It seems clear to me that rationing of end-of-life care and other health care is happening now and is inevitable. We cannot as a society afford to do everything that is possible. The question is “who should make the decisions and how?” Much of high cost ineffective care can be avoided if patients, their families and physicians are well informed and directly address the issues of effectiveness and cost as well as limitations on the extent of desired treatment before situations get out of hand. We need to address our culture’s values and encourage people to think about and discuss end-of-life care before it happens. Physicians play a significant role in this, but the church can play an import role as well by encouraging a Christian understanding of dying well and preparation for death rather than denial of it. When that is not effective we need societal policy that there are some very expensive and ineffective treatments that we as a society will not pay for.

Autonomy run amok

 

A hospitalist asked one of the members of our hospital’s ethics committee for help. “We’re providing more and more futile care for people at the end of their lives,” he said. “How can we stop?”

How, indeed? We find ourselves providing an increasing number of hi-tech, expensive interventions at the end of life that do little more than sustain the body functions of a patient who is dying: treatments that do not treat anything, but merely sustain physical processes, that keep the chest going up and down while organ systems are irreversibly shutting down.

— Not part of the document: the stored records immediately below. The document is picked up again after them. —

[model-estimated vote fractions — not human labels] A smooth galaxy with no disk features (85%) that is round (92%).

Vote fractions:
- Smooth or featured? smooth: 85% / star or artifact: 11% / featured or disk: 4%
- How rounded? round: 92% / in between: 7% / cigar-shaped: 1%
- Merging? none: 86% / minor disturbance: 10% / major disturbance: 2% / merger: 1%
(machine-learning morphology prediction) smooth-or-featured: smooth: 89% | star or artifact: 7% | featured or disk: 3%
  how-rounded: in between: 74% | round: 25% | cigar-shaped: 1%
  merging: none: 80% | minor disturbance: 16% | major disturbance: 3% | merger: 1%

There are many causes of this: one is autonomy. The ethical imperative to honor patients’ autonomy dictates that we seek the patient’s wishes regarding whether or not to continue various interventions. However, typically in these situations, the patient is in no position to declare his or her wishes regarding treatment, so it falls to a family member to make decisions for the patient.  Thus, what often happens is that the physician asks the family member to discontinue the burdensome or disproportionate treatment for the patient. But think about what they are asking: in deference to autonomy, they are asking a family member to make the decision to “pull the plug” on their loved one. Whether or not it’s a medically appropriate thing to do, nobody wants to make the decision that will lead to the death of a loved one. The burden for making such decisions should rest primarily on a primary care physician who knows the patient and has his or her trust (NOT a hospitalist who works shifts and just met the patient last Tuesday).

Autonomy is a good thing and a proper balance to paternalism. But it is not an absolute good: it can lead to physicians abrogating their responsibility to make the hard decisions regarding patient treatment, and placing an impossible burden on family members.

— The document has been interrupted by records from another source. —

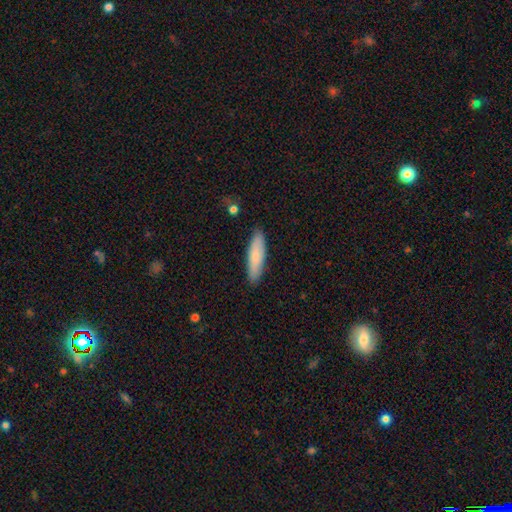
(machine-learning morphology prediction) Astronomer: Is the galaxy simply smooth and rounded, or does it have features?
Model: smooth — 80%.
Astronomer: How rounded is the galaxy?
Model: cigar-shaped — 69%.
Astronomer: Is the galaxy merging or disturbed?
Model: none — 88%.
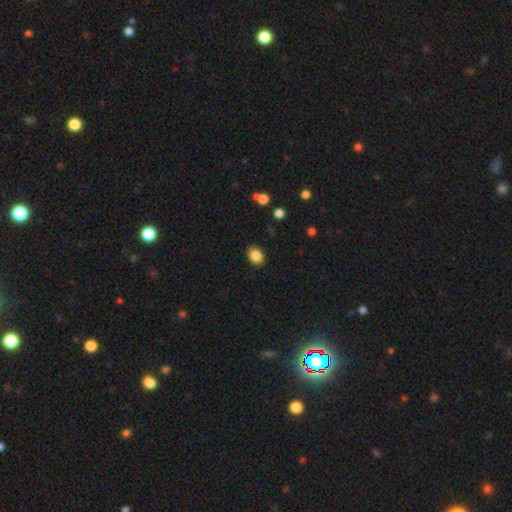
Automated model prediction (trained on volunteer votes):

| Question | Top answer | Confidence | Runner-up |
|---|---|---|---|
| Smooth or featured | smooth | 85% | star or artifact (9%) |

On the other hand is the concern that if physicians make such decisions, they would base them on something other than the best interests of their patient. Regulations that went into effect October 1st, which fine hospitals for Medicare patients who are re-admitted to the hospital within 30 days of discharge, could conceivably lead to decisions to end treatment for patients because they are a financial risk to the hospital rather than for medical reasons.

There are many who agree that the paternalism-autonomy pendulum has swung too far in the direction of autonomy. It is time for physicians to stop ducking distressing decisions by pushing them on to patients and their families. But at the same time, they (we) have to show patients that they are truly committed to their patients’ lives. The willingness of some physicians to actively promote the death of patients (as opposed to removing burdensome technological interventions that prolong the dying process) justifiably gives patients pause when they consider giving them authority to make life-and-death decisions.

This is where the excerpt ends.